Activities
a) In the Kent State basketball article, which team beat the Golden Flashes in the semifinals of the MAC tournament?
b) In the Kent State basketball article, rewrite the paragraph beginning "The 2012–13 Kent State Golden Flashes men's basketball team represented" as a short bulleted list that keeps its main facts.

Given passage
*** Block opens ***

CIT, Second Round
- Conference: Mid-American Conference
- East Division
- Record: 21–14 (9–7 MAC)
- Head coach: Rob Senderoff (2nd season);
- Assistant coaches: Eric Haut; Bobby Steinburg; DeAndre Haynes;
- Home arena: Memorial Athletic and Convocation Center

= 2012–13 Kent State Golden Flashes men's basketball team =

American college basketball season

The 2012–13 Kent State Golden Flashes men's basketball team represented Kent State University during the 2012–13 NCAA Division I men's basketball season. The Golden Flashes, led by second year head coach Rob Senderoff, played their home games at the Memorial Athletic and Convocation Center and were members of the East Division of the Mid-American Conference. They finished the season 21–14, 9–7 in MAC play to finish third place in the East Division. They advanced to the semifinals of the MAC tournament where they lost to Akron. They were invited to the 2013 CIT where they defeated Fairfield in the first round before losing in the second round to Loyola (MD).

*** Block closes ***

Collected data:
*** Block opens ***

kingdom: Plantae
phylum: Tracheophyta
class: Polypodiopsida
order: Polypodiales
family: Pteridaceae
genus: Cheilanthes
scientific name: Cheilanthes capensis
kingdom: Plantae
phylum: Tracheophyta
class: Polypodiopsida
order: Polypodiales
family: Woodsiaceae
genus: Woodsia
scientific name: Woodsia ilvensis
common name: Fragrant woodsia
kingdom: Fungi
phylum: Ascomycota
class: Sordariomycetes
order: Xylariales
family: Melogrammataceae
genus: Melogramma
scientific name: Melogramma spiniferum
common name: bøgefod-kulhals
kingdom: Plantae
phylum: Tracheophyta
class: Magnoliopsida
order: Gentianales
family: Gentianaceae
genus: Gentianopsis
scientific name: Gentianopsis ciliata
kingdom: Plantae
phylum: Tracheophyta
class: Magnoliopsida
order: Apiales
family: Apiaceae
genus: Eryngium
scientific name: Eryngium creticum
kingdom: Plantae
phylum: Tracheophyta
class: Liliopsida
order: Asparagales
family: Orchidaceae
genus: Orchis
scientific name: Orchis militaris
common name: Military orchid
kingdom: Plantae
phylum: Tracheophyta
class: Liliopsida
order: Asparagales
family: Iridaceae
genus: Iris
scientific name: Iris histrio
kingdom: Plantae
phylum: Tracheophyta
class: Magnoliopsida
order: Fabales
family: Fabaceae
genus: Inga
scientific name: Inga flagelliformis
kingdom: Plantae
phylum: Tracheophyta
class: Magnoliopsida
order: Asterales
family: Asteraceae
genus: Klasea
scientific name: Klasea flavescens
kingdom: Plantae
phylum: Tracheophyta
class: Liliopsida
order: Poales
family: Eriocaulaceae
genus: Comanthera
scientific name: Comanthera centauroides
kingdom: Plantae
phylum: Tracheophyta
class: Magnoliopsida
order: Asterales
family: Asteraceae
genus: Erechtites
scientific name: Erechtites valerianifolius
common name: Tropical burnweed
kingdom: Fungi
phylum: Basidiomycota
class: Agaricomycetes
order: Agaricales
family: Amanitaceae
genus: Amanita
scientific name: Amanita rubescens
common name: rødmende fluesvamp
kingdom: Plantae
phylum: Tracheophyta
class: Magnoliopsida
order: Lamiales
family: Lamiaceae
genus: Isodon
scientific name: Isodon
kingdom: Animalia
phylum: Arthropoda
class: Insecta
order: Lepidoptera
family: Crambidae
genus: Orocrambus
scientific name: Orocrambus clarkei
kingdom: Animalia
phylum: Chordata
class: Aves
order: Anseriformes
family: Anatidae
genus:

*** Block closes ***

Answer set
a) Akron

b)
- Represented Kent State University in the 2012–13 NCAA Division I men's basketball season
- Head coach: Rob Senderoff, in his second year
- Home arena: Memorial Athletic and Convocation Center
- Conference: East Division of the Mid-American Conference
- Record: 21–14 overall, 9–7 in MAC play, third in the East Division
- MAC tournament: lost to Akron in the semifinals
- 2013 CIT: beat Fairfield in the first round, lost to Loyola (MD) in the second round